1

I'm trying to transfer data from SQL server to DynamoDb using Node.js

 sql.connect(config, function (err) {

    if (err) console.log(err);

    // create Request object
    var request = new sql.Request();

    // query to the database and get the records
    request.query('SELECT Client, Brand FROM Client WHERE Brand = 6',
        function (err, recordset) {

            if (err) console.log(err);

            console.log('request exectued');
            var itemProcessed = 0;
            // send records as a response
            recordset.forEach(function (record) {

                var params = {
                    TableName: 'ClientBrandLookUp',
                    Item: {
                        'ClientID': record.Client,
                        'Brand': record.Brand
                    }
                };

                docClient.put(params, function (err, data) {
                    if (err) {
                        console.log(err);
                    } else {
                        console.log('Added');
                        itemProcessed++;
                        if (itemProcessed === recordset.length) { alldone(); }
                    }
                });
            });
        });
});

I am new to Node.js and I think I am doing this wrong.

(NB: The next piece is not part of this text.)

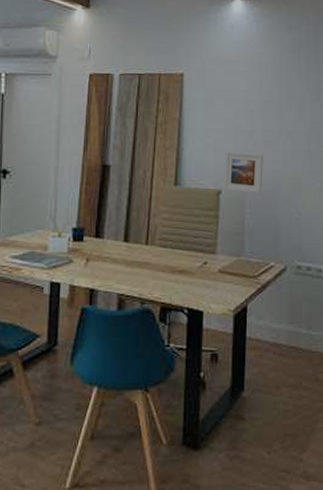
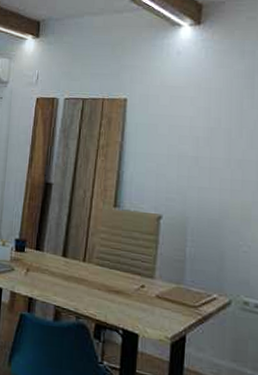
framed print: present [223,151,264,194] -> none [163,177,210,223]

I have 150000 thousands records in my sql table.

The process is using a lot of memory and I'm getting a Javascript heap out of memory. I checked the Provisioned Throughput of my dynamo table and set it up to 4000 writes per seconds. If I reduce the number of line coming from SQL this code works fine.

Any help or advice will be greatly appreciated.

Theo
  • 473
  • 8
  • 20
  • I completely recognize this wasn't your question, but maybe node isn't the best tool for the job. You might look at dedicated ETL software (ETL = Extract Transform Load. Just fancy talk for moving lots of data). – Xedni Jan 20 '17 at 23:36

1 Answers1

2

The problem is it's trying to load all 150,000 records into memory at once. What you should do is adjust your query to request only parts of the dataset at once (pages). There are a number of answers on SO regarding how to implement paging in T-SQL, but if you're using a newish version, this answer should do the trick. That said, it will be up to your code to figure out how many total records there are and keep track of the current page.

Chris Thompson
  • 35,167
  • 12
  • 80
  • 109